Exercise brief
Reproduce each of the records below, character for character.
[Supplied information start]
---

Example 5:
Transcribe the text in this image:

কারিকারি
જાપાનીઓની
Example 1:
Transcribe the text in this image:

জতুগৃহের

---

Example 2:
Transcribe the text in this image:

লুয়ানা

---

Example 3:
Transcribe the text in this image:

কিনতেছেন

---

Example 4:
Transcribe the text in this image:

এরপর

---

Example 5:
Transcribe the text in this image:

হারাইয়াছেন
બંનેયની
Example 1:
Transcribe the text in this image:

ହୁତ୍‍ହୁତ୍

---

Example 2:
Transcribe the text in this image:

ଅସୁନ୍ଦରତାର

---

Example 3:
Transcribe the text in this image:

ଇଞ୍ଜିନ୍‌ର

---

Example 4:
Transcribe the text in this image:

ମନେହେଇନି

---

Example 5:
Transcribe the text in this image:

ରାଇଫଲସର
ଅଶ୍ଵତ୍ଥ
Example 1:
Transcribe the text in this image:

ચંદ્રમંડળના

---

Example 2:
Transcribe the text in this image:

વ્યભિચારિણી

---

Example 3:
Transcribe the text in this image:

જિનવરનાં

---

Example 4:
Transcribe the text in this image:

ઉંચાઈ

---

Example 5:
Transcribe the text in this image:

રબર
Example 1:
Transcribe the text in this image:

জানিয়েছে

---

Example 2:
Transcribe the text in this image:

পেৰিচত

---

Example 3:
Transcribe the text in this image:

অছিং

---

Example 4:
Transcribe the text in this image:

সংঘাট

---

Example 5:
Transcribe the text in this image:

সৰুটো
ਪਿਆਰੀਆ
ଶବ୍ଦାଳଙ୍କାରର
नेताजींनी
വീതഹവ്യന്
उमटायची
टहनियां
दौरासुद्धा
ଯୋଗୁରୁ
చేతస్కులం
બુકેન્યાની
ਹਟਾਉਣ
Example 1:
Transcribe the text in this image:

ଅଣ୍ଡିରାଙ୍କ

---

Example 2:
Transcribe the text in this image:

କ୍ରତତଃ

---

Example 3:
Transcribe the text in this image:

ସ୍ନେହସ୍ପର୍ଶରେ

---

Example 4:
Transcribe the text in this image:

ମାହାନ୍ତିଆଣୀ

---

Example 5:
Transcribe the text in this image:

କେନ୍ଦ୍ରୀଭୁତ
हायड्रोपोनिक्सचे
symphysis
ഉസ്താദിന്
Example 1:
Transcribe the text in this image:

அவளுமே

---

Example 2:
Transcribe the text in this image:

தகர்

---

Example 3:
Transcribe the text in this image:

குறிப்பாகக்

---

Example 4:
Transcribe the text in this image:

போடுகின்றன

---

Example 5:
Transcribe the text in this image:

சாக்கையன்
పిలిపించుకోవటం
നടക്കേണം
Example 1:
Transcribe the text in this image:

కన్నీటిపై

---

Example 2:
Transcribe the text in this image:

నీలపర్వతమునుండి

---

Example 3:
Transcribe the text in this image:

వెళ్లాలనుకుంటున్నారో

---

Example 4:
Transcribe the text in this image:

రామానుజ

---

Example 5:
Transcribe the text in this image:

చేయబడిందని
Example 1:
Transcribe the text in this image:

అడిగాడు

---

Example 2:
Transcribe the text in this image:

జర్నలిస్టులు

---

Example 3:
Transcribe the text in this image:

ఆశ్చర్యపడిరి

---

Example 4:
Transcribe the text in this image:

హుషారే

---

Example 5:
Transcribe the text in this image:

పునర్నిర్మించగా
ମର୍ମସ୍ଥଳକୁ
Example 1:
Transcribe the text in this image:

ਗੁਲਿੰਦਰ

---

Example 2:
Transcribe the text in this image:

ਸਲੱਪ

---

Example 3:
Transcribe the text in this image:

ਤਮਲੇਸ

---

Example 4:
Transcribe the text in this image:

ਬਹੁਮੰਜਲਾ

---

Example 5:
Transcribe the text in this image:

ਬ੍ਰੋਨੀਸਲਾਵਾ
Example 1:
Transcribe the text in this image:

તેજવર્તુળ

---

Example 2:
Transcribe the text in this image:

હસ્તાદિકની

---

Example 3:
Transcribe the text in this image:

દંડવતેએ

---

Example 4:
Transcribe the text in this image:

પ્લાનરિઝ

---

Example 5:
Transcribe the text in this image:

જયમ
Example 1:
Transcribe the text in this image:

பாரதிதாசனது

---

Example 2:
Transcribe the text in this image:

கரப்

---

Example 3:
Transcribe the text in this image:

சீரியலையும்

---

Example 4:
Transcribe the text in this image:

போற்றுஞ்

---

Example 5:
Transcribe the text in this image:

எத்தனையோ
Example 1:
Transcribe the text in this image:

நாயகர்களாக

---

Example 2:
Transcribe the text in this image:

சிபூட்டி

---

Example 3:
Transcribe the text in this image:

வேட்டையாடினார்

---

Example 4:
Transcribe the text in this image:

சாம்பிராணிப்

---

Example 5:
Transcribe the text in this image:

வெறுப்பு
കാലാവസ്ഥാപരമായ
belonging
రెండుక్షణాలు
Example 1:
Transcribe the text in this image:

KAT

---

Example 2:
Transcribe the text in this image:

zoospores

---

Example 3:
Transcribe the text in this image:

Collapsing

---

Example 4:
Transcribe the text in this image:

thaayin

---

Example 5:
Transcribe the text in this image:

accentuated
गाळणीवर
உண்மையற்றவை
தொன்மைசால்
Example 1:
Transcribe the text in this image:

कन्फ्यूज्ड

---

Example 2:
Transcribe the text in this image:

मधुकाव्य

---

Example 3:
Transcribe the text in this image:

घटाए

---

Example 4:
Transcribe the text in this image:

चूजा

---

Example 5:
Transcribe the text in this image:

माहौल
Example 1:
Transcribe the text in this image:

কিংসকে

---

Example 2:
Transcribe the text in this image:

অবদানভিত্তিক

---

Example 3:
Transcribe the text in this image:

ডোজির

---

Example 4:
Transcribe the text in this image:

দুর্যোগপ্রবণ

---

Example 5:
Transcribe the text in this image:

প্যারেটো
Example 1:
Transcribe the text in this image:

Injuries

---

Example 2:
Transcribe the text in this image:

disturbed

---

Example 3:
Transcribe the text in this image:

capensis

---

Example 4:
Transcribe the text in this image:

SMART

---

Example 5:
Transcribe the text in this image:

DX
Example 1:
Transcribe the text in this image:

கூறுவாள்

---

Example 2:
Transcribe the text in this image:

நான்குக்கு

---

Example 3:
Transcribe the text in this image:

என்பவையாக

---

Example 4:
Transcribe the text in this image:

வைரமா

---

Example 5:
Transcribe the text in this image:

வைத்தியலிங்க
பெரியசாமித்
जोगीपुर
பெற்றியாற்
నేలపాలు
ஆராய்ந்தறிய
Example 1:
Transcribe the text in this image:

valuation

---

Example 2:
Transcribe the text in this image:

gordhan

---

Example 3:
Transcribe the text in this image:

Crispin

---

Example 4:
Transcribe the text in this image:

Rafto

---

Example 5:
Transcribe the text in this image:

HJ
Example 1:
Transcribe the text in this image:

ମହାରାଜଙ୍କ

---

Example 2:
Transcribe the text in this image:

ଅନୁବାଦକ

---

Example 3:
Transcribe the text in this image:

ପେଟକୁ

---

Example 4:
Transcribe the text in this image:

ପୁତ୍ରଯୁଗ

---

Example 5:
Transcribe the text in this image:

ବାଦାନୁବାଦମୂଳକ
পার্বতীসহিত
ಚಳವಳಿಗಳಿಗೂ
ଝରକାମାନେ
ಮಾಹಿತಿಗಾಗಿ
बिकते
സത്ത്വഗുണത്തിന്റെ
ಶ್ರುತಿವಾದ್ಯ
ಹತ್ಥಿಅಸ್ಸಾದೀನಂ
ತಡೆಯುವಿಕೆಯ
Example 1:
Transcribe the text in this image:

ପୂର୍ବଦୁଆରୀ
[Supplied information end]
Completed task
---

Example 5:
Transcribe the text in this image:

কারিকারি
જાપાનીઓની
Example 1:
Transcribe the text in this image:

জতুগৃহের

---

Example 2:
Transcribe the text in this image:

লুয়ানা

---

Example 3:
Transcribe the text in this image:

কিনতেছেন

---

Example 4:
Transcribe the text in this image:

এরপর

---

Example 5:
Transcribe the text in this image:

হারাইয়াছেন
બંનેયની
Example 1:
Transcribe the text in this image:

ହୁତ୍‍ହୁତ୍

---

Example 2:
Transcribe the text in this image:

ଅସୁନ୍ଦରତାର

---

Example 3:
Transcribe the text in this image:

ଇଞ୍ଜିନ୍‌ର

---

Example 4:
Transcribe the text in this image:

ମନେହେଇନି

---

Example 5:
Transcribe the text in this image:

ରାଇଫଲସର
ଅଶ୍ଵତ୍ଥ
Example 1:
Transcribe the text in this image:

ચંદ્રમંડળના

---

Example 2:
Transcribe the text in this image:

વ્યભિચારિણી

---

Example 3:
Transcribe the text in this image:

જિનવરનાં

---

Example 4:
Transcribe the text in this image:

ઉંચાઈ

---

Example 5:
Transcribe the text in this image:

રબર
Example 1:
Transcribe the text in this image:

জানিয়েছে

---

Example 2:
Transcribe the text in this image:

পেৰিচত

---

Example 3:
Transcribe the text in this image:

অছিং

---

Example 4:
Transcribe the text in this image:

সংঘাট

---

Example 5:
Transcribe the text in this image:

সৰুটো
ਪਿਆਰੀਆ
ଶବ୍ଦାଳଙ୍କାରର
नेताजींनी
വീതഹവ്യന്
उमटायची
टहनियां
दौरासुद्धा
ଯୋଗୁରୁ
చేతస్కులం
બુકેન્યાની
ਹਟਾਉਣ
Example 1:
Transcribe the text in this image:

ଅଣ୍ଡିରାଙ୍କ

---

Example 2:
Transcribe the text in this image:

କ୍ରତତଃ

---

Example 3:
Transcribe the text in this image:

ସ୍ନେହସ୍ପର୍ଶରେ

---

Example 4:
Transcribe the text in this image:

ମାହାନ୍ତିଆଣୀ

---

Example 5:
Transcribe the text in this image:

କେନ୍ଦ୍ରୀଭୁତ
हायड्रोपोनिक्सचे
symphysis
ഉസ്താദിന്
Example 1:
Transcribe the text in this image:

அவளுமே

---

Example 2:
Transcribe the text in this image:

தகர்

---

Example 3:
Transcribe the text in this image:

குறிப்பாகக்

---

Example 4:
Transcribe the text in this image:

போடுகின்றன

---

Example 5:
Transcribe the text in this image:

சாக்கையன்
పిలిపించుకోవటం
നടക്കേണം
Example 1:
Transcribe the text in this image:

కన్నీటిపై

---

Example 2:
Transcribe the text in this image:

నీలపర్వతమునుండి

---

Example 3:
Transcribe the text in this image:

వెళ్లాలనుకుంటున్నారో

---

Example 4:
Transcribe the text in this image:

రామానుజ

---

Example 5:
Transcribe the text in this image:

చేయబడిందని
Example 1:
Transcribe the text in this image:

అడిగాడు

---

Example 2:
Transcribe the text in this image:

జర్నలిస్టులు

---

Example 3:
Transcribe the text in this image:

ఆశ్చర్యపడిరి

---

Example 4:
Transcribe the text in this image:

హుషారే

---

Example 5:
Transcribe the text in this image:

పునర్నిర్మించగా
ମର୍ମସ୍ଥଳକୁ
Example 1:
Transcribe the text in this image:

ਗੁਲਿੰਦਰ

---

Example 2:
Transcribe the text in this image:

ਸਲੱਪ

---

Example 3:
Transcribe the text in this image:

ਤਮਲੇਸ

---

Example 4:
Transcribe the text in this image:

ਬਹੁਮੰਜਲਾ

---

Example 5:
Transcribe the text in this image:

ਬ੍ਰੋਨੀਸਲਾਵਾ
Example 1:
Transcribe the text in this image:

તેજવર્તુળ

---

Example 2:
Transcribe the text in this image:

હસ્તાદિકની

---

Example 3:
Transcribe the text in this image:

દંડવતેએ

---

Example 4:
Transcribe the text in this image:

પ્લાનરિઝ

---

Example 5:
Transcribe the text in this image:

જયમ
Example 1:
Transcribe the text in this image:

பாரதிதாசனது

---

Example 2:
Transcribe the text in this image:

கரப்

---

Example 3:
Transcribe the text in this image:

சீரியலையும்

---

Example 4:
Transcribe the text in this image:

போற்றுஞ்

---

Example 5:
Transcribe the text in this image:

எத்தனையோ
Example 1:
Transcribe the text in this image:

நாயகர்களாக

---

Example 2:
Transcribe the text in this image:

சிபூட்டி

---

Example 3:
Transcribe the text in this image:

வேட்டையாடினார்

---

Example 4:
Transcribe the text in this image:

சாம்பிராணிப்

---

Example 5:
Transcribe the text in this image:

வெறுப்பு
കാലാവസ്ഥാപരമായ
belonging
రెండుక్షణాలు
Example 1:
Transcribe the text in this image:

KAT

---

Example 2:
Transcribe the text in this image:

zoospores

---

Example 3:
Transcribe the text in this image:

Collapsing

---

Example 4:
Transcribe the text in this image:

thaayin

---

Example 5:
Transcribe the text in this image:

accentuated
गाळणीवर
உண்மையற்றவை
தொன்மைசால்
Example 1:
Transcribe the text in this image:

कन्फ्यूज्ड

---

Example 2:
Transcribe the text in this image:

मधुकाव्य

---

Example 3:
Transcribe the text in this image:

घटाए

---

Example 4:
Transcribe the text in this image:

चूजा

---

Example 5:
Transcribe the text in this image:

माहौल
Example 1:
Transcribe the text in this image:

কিংসকে

---

Example 2:
Transcribe the text in this image:

অবদানভিত্তিক

---

Example 3:
Transcribe the text in this image:

ডোজির

---

Example 4:
Transcribe the text in this image:

দুর্যোগপ্রবণ

---

Example 5:
Transcribe the text in this image:

প্যারেটো
Example 1:
Transcribe the text in this image:

Injuries

---

Example 2:
Transcribe the text in this image:

disturbed

---

Example 3:
Transcribe the text in this image:

capensis

---

Example 4:
Transcribe the text in this image:

SMART

---

Example 5:
Transcribe the text in this image:

DX
Example 1:
Transcribe the text in this image:

கூறுவாள்

---

Example 2:
Transcribe the text in this image:

நான்குக்கு

---

Example 3:
Transcribe the text in this image:

என்பவையாக

---

Example 4:
Transcribe the text in this image:

வைரமா

---

Example 5:
Transcribe the text in this image:

வைத்தியலிங்க
பெரியசாமித்
जोगीपुर
பெற்றியாற்
నేలపాలు
ஆராய்ந்தறிய
Example 1:
Transcribe the text in this image:

valuation

---

Example 2:
Transcribe the text in this image:

gordhan

---

Example 3:
Transcribe the text in this image:

Crispin

---

Example 4:
Transcribe the text in this image:

Rafto

---

Example 5:
Transcribe the text in this image:

HJ
Example 1:
Transcribe the text in this image:

ମହାରାଜଙ୍କ

---

Example 2:
Transcribe the text in this image:

ଅନୁବାଦକ

---

Example 3:
Transcribe the text in this image:

ପେଟକୁ

---

Example 4:
Transcribe the text in this image:

ପୁତ୍ରଯୁଗ

---

Example 5:
Transcribe the text in this image:

ବାଦାନୁବାଦମୂଳକ
পার্বতীসহিত
ಚಳವಳಿಗಳಿಗೂ
ଝରକାମାନେ
ಮಾಹಿತಿಗಾಗಿ
बिकते
സത്ത്വഗുണത്തിന്റെ
ಶ್ರುತಿವಾದ್ಯ
ಹತ್ಥಿಅಸ್ಸಾದೀನಂ
ತಡೆಯುವಿಕೆಯ
Example 1:
Transcribe the text in this image:

ପୂର୍ବଦୁଆରୀ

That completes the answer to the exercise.